Northern European countries led the use of the internet for health, followed by Eastern and Southern Europe.


Of 7,022 interviewed over the telephone in Norway, Denmark, Germany, Poland, Latvia, Greece and Portugal, over half said they use the internet for health research.


The survey found the total number of internet health users increased from 44% in 2005 to 54% in 2007.


The research, published by the Norwegian Centre for Telemedicine, found that internet health use increased in each of the seven European countries surveyed. Part of the increase is attributed to more people having access to the internet – which increased from 71% to 83%,


Authors Hege Andreassen, Tove Sørensen and Per Egil Kummervold write: “The use of the internet for health purposes is growing in all seven countries included in the study. As expected, the northern European countries are topping the list of active internet health users. The second most active are the east Europeans, where as the southern European population is less active.”


The researchers claim that growth is strongest in the poorer regions of the continent, indicating a desire for patients to take control of their own health.


“The largest relative growth of internet health users is found in eastern and southern Europe, meaning that we observe a tendency that the digital divide might be slightly diminishing in the field of e-health. The number of users in Poland is almost as high as the average was in northern Europe 18-months ago.

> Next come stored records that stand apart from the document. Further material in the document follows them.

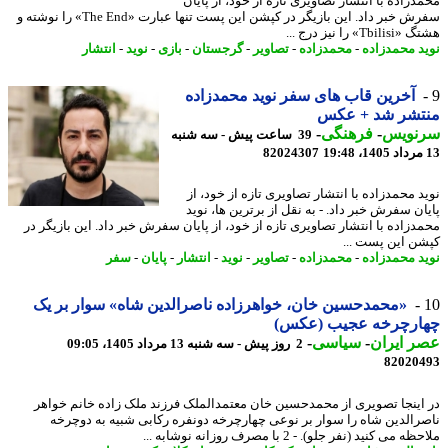
دزاده با انتشار تصاویری تازه از خود، از پایان
سفرش خبر داد. این بازیگر در کپشن این پست تنها عبارت «The End» را نوشته و
Tb» را نیز درج ...
د محمدزاده
-
محمدزاده
-
تصاویر
-
گرجستان
-
بازی
-
نوید
-
انتشار
آخرین قاب های سفر نوید محمدزاده
تشر شد + عکس
نویس
-
فرهنگی
-
39 ساعت پیش - سه شنبه
82024307
د محمدزاده با انتشار تصاویری تازه از خود، از
ان سفرش خبر داد. - به نقل از برترین ها، نوید
دزاده با انتشار تصاویری تازه از خود، از پایان سفرش خبر داد. این بازیگر در
ن این پست ...
د محمدزاده
-
محمدزاده
-
تصاویر
-
نوید
-
انتشار
-
پایان
-
سفر
«محمدحسین خان، خواهرزاده ناصرالدین شاه» سوار بر یک
ارچرخه عجیب (عکس)
 ایران
-
سیاسی
-
2 روز پیش - سه شنبه 13 مرداد 1405، 09:05
82020
اینجا تصویری از محمدحسین خان معتمدالملک فرزند ملک زاده خانم خواهر
رالدین شاه را سوار بر نوعی چهارچرخه دونفره رکابی شبیه به دوچرخه
 می کنید (نفر جلو). - 2 با مصرف روزانه نوشابه ...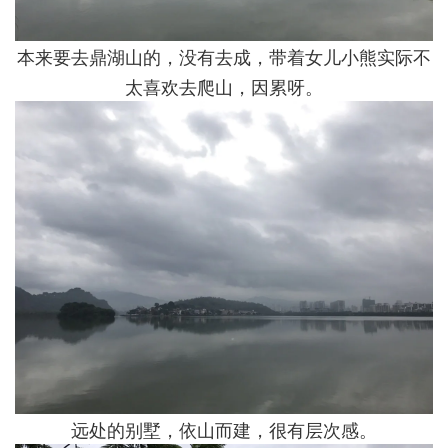
本来要去鼎湖山的，没有去成，带着女儿小熊实际不
太喜欢去爬山，因累呀。
远处的别墅，依山而建，很有层次感。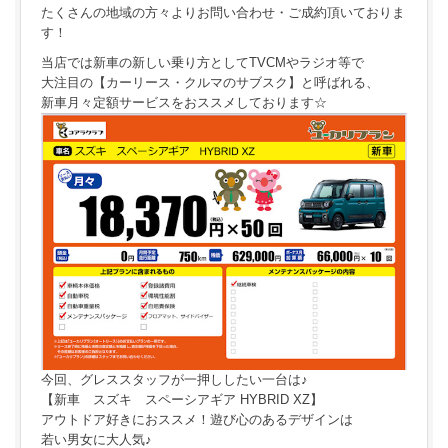
たくさんの地域の方々よりお問い合わせ・ご成約頂いておりま
す！
当店では新車の新しい乗り方としてTVCMやラジオ等で
大注目の【カーリース・クルマのサブスク】と呼ばれる、
新車月々定額サービスをおススメしております☆
今回、グレススタッフが一押ししたい一台は♪
【新車 スズキ スペーシアギア HYBRID XZ】
アウトドア好きにおススメ！遊び心のあるデザインは
若い男女に大人気♪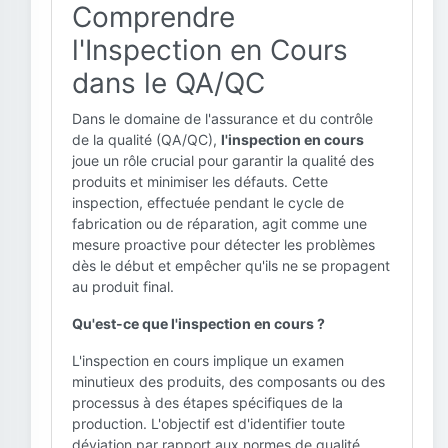
Comprendre
l'Inspection en Cours
dans le QA/QC
Dans le domaine de l'assurance et du contrôle
de la qualité (QA/QC),
l'inspection en cours
joue un rôle crucial pour garantir la qualité des
produits et minimiser les défauts. Cette
inspection, effectuée pendant le cycle de
fabrication ou de réparation, agit comme une
mesure proactive pour détecter les problèmes
dès le début et empêcher qu'ils ne se propagent
au produit final.
Qu'est-ce que l'inspection en cours ?
L'inspection en cours implique un examen
minutieux des produits, des composants ou des
processus à des étapes spécifiques de la
production. L'objectif est d'identifier toute
déviation par rapport aux normes de qualité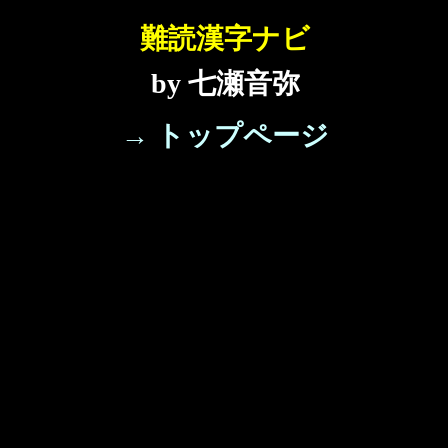
難読漢字ナビ
by 七瀬音弥
→ トップページ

“This might indicate that the use of the internet for health purposes will develop as usage spreads from the early adopters of the internet, and becomes common in the general population.”


The growth in internet usage for healthcare is welcomed by the researchers and they call for more factors to be considered to promote this increase.

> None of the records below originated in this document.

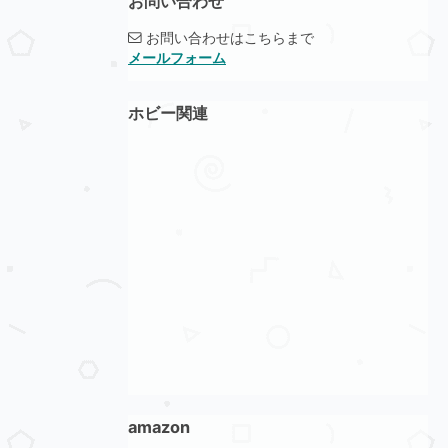
お問い合わせ
お問い合わせはこちらまで
メールフォーム
ホビー関連
amazon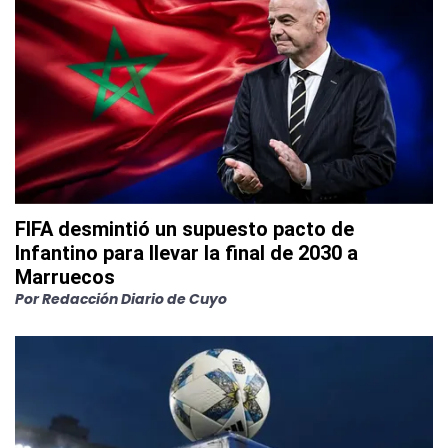
FIFA desmintió un supuesto pacto de
Infantino para llevar la final de 2030 a
Marruecos
Por
Redacción Diario de Cuyo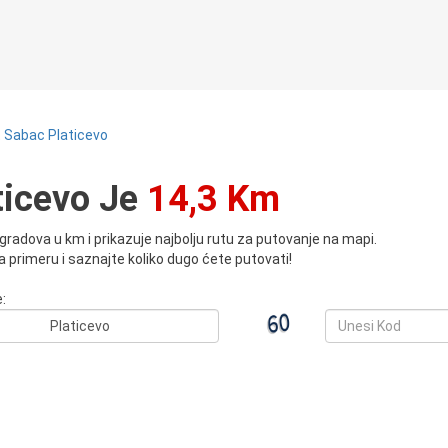
 Sabac Platicevo
ticevo Je
14,3 Km
radova u km i prikazuje najbolju rutu za putovanje na mapi.
 primeru i saznajte koliko dugo ćete putovati!
: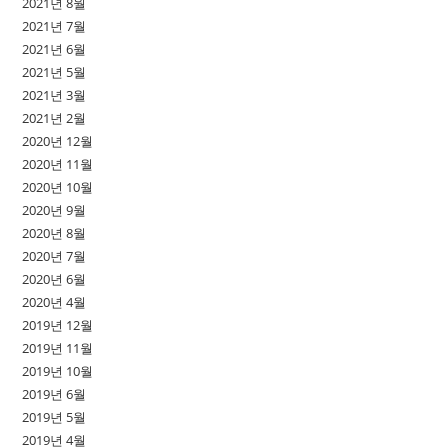
2021년 8월
2021년 7월
2021년 6월
2021년 5월
2021년 3월
2021년 2월
2020년 12월
2020년 11월
2020년 10월
2020년 9월
2020년 8월
2020년 7월
2020년 6월
2020년 4월
2019년 12월
2019년 11월
2019년 10월
2019년 6월
2019년 5월
2019년 4월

“As social disparities in health seem to be overlapping with the digital divide, this knowledge should be taken into consideration in future strategies and action plans for e-health.”

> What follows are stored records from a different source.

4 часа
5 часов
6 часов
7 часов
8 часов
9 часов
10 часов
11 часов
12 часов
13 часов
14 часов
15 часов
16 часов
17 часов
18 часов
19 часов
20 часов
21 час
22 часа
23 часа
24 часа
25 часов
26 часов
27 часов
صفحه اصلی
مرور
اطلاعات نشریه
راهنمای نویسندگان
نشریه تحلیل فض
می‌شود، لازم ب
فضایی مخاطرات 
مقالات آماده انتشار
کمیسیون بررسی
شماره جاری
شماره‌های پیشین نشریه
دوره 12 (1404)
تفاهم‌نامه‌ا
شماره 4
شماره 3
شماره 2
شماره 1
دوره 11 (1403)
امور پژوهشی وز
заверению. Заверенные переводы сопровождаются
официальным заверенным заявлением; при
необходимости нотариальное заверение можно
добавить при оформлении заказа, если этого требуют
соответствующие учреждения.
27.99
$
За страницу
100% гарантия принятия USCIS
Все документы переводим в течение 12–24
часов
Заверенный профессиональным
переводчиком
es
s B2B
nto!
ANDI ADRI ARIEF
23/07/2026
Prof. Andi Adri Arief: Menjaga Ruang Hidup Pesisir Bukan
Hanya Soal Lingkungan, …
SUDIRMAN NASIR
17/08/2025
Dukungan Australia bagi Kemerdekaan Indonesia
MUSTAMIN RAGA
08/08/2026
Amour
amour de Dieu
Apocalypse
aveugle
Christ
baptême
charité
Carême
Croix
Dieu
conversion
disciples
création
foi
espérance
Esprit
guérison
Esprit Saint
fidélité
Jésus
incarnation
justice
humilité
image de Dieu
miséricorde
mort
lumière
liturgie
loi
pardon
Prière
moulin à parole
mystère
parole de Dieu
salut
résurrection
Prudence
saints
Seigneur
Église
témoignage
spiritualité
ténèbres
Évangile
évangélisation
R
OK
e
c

The researchers urge policy makers to consider the internet as a tool for shaping future health services. “The internet should be considered an important tool for policy makers shaping the future health care service. However, it will be crucial to consider carefully how to exploit the media, in order not to consolidate or create new inequalities in health in Europe.”


They Norwegian researchers recommend further studies in this field, particularly focusing on which kind of health services might be provided through the internet, and the characteristics of target groups that could benefit the most from internet-based health services.